The outlook for oil has become more positive

The initial fear of the uncertainty on omicron drove market volatility soaring higher and positive risk appetite flooded away. The oil price plummeted almost -12% on the first day of reaction, and then spent much of last week in choppy correction even lower.

However, early data on the symptoms are “a bit encouraging” (according to White House chief medical advisor Dr. Fauci). If the symptoms are less severe than the delta variant then markets have felt their fears may have been overdone. The negative impact on demand that was taken with the knee-jerk uncertainty move is likely to be less severe. Hence the oil price rally that we have seen this week.

Brent Crude Oil

Brent Crude has already rebounded over half of the November sell-off. The move looks in good shape and fundamentally could continue. There has been a limited reaction to the uncertainty created from Pfizer’s update on their vaccine’s efficacy to the omicron variant. Also, oil traders will be watching for newsflow on the Iranian nuclear development.

The big test is how traders react to any near term selling. On Brent Crude oil (MT5 code: UKOUSD) there is good support around $73.50. If a higher low can be formed around there then the prospect of continued recovery through the $77.80 resistance will grow.

Brent Crude Oil

Precious metals struggling

The recovery on oil is in contrast with the precious metals which have struggled to develop any meaningful recovery in the past week. 

The selling pressure in late November which came amidst a sharp strengthening of the US dollar and a spike higher in real bond yields has eased. There is a sense of respite as USD strengthening is on pause. 

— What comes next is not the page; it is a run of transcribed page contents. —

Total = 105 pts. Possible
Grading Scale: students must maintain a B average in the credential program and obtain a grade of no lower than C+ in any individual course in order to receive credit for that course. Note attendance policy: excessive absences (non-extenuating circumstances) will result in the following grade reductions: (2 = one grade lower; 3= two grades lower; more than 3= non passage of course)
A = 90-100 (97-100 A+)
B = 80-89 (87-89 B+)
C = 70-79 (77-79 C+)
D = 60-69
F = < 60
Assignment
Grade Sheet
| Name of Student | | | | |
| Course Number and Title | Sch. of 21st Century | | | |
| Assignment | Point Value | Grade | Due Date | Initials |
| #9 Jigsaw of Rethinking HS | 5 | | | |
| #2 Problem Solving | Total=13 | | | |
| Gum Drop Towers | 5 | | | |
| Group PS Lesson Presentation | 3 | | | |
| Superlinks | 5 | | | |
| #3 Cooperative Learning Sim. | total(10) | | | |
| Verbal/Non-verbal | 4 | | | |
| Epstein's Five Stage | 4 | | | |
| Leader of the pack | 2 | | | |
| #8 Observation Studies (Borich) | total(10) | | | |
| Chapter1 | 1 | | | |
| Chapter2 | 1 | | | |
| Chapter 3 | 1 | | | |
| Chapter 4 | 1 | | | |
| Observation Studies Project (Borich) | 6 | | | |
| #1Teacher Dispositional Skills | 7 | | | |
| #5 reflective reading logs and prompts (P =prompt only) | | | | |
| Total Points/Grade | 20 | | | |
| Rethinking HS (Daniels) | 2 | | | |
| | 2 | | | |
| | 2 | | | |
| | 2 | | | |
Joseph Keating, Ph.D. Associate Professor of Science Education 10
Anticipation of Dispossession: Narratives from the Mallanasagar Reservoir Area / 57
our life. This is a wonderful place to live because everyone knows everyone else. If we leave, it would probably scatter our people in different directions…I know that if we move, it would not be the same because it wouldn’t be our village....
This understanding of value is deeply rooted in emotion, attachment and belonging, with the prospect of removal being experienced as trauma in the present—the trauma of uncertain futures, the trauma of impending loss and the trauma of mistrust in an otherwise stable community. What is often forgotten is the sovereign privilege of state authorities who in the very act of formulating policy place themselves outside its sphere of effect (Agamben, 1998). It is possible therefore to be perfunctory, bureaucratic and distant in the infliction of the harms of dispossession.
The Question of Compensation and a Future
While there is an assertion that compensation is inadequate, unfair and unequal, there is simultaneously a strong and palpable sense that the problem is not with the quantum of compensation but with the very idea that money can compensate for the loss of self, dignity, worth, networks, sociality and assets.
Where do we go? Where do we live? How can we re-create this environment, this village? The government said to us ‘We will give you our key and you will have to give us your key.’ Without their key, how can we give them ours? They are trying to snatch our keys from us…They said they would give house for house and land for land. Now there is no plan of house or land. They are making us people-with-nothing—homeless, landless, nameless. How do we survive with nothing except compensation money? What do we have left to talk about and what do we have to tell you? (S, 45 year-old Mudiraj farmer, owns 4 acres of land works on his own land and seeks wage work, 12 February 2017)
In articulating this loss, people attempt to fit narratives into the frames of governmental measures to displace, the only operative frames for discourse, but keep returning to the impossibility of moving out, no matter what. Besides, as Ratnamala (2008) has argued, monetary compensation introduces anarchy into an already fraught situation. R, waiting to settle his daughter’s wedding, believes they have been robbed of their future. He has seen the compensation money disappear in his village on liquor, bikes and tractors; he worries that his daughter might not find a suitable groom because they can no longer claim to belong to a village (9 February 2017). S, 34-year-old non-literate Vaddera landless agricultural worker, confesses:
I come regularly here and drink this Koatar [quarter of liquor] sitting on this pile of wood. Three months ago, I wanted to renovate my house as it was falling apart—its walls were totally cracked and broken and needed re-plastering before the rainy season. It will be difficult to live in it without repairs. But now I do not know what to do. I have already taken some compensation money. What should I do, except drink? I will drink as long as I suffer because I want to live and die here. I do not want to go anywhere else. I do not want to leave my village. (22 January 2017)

However, with risk appetite swinging positively, gold and other precious metals have struggled to engage in recovery. 

For Gold (MT5 code: XAUUSD), the daily chart shows that any time the price moves into the $1790/$800 region, sellers are sitting ready to drag the market back lower. No traction can be found. There is a minor higher low at $1772, but even today, there is a lack of any buying conviction. Given the subdued technicals, there seems to be a bias towards a test of $1758 right now.


This lack of traction is also evident in Silver (MT5 code: XAGUSD), which has consolidated between $22.00/$22.60 for the past six sessions. Given that the market is again slipping lower in the past couple of sessions, we cannot rule out further downside towards a test of the crucial support at $21.40.

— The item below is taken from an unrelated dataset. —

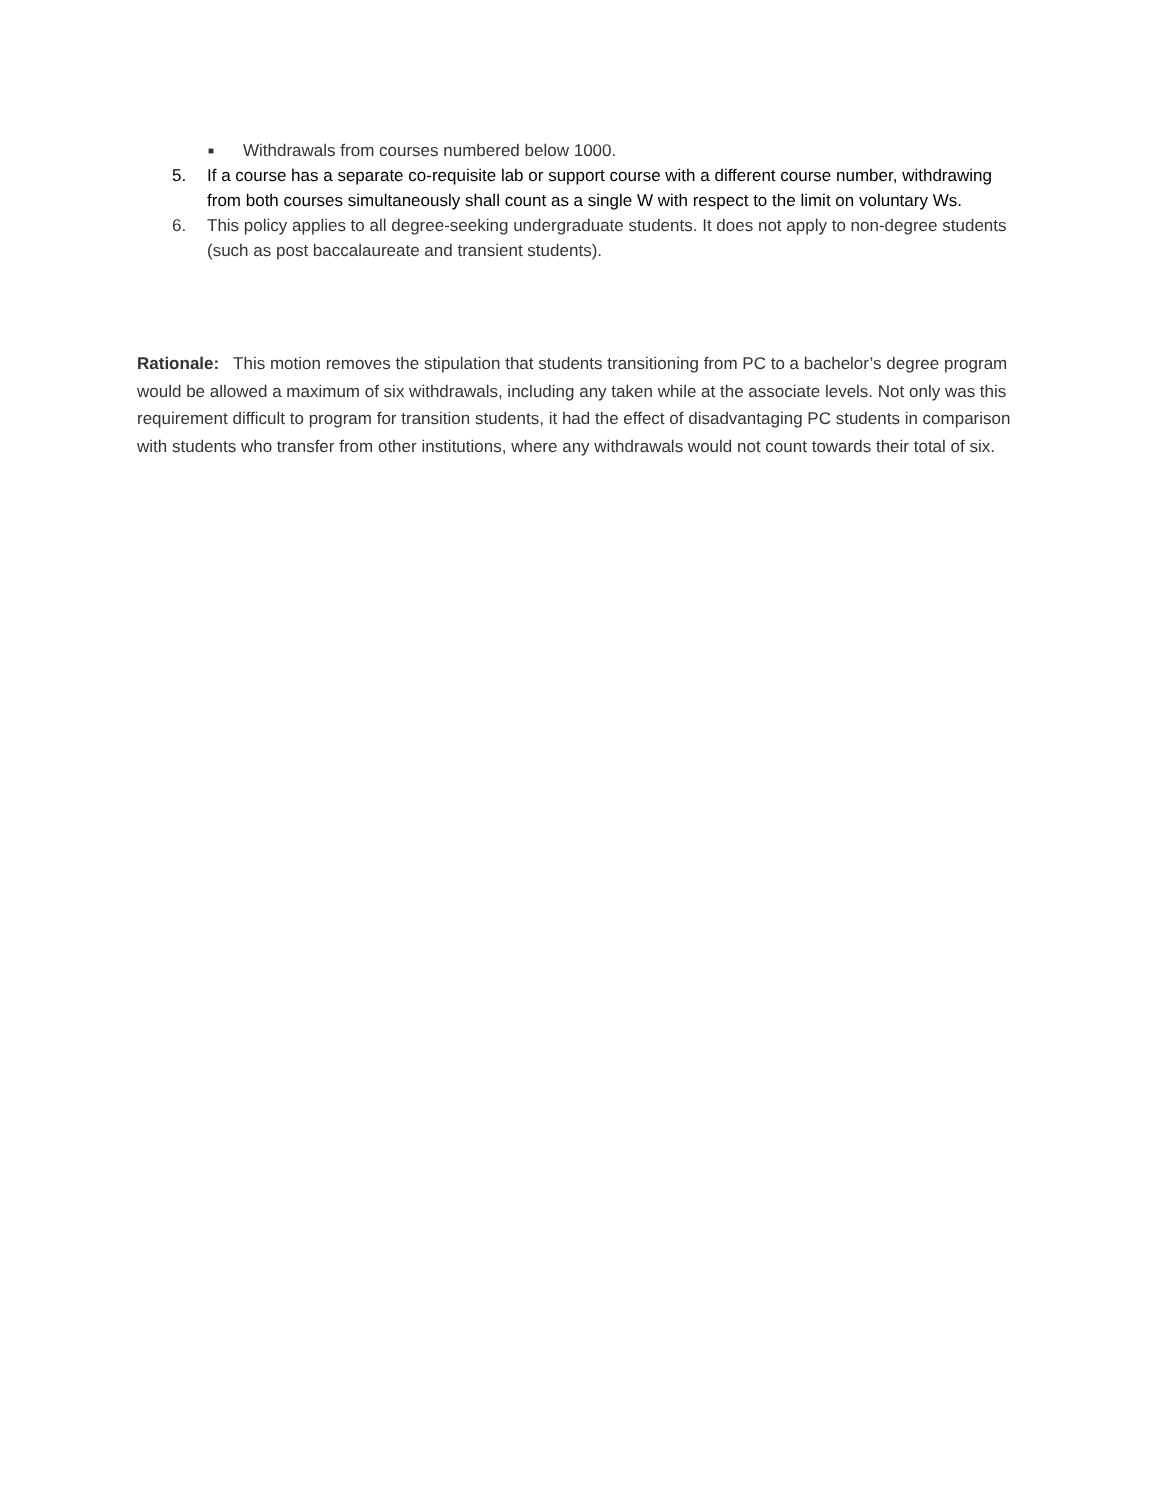■ Withdrawals from courses numbered below 1000.
5. If a course has a separate co-requisite lab or support course with a different course number, withdrawing from both courses simultaneously shall count as a single W with respect to the limit on voluntary Ws.
6. This policy applies to all degree-seeking undergraduate students. It does not apply to non-degree students (such as post baccalaureate and transient students).
Rationale: This motion removes the stipulation that students transitioning from PC to a bachelor’s degree program would be allowed a maximum of six withdrawals, including any taken while at the associate levels. Not only was this requirement difficult to program for transition students, it had the effect of disadvantaging PC students in comparison with students who transfer from other institutions, where any withdrawals would not count towards their total of six.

Once again, we see this pattern of struggle with Platinum (MT5 code: XPTUSD). The resistance at 953/964 has been a key barrier for the recovery as the market has fallen over today. 

Technically, we see the RSI falling over around 40 (as it did two weeks ago) which is a sign that selling into strength is still a key play. We would be looking for a retest of the recent low at 914 and potentially a move towards the key low at 889.40.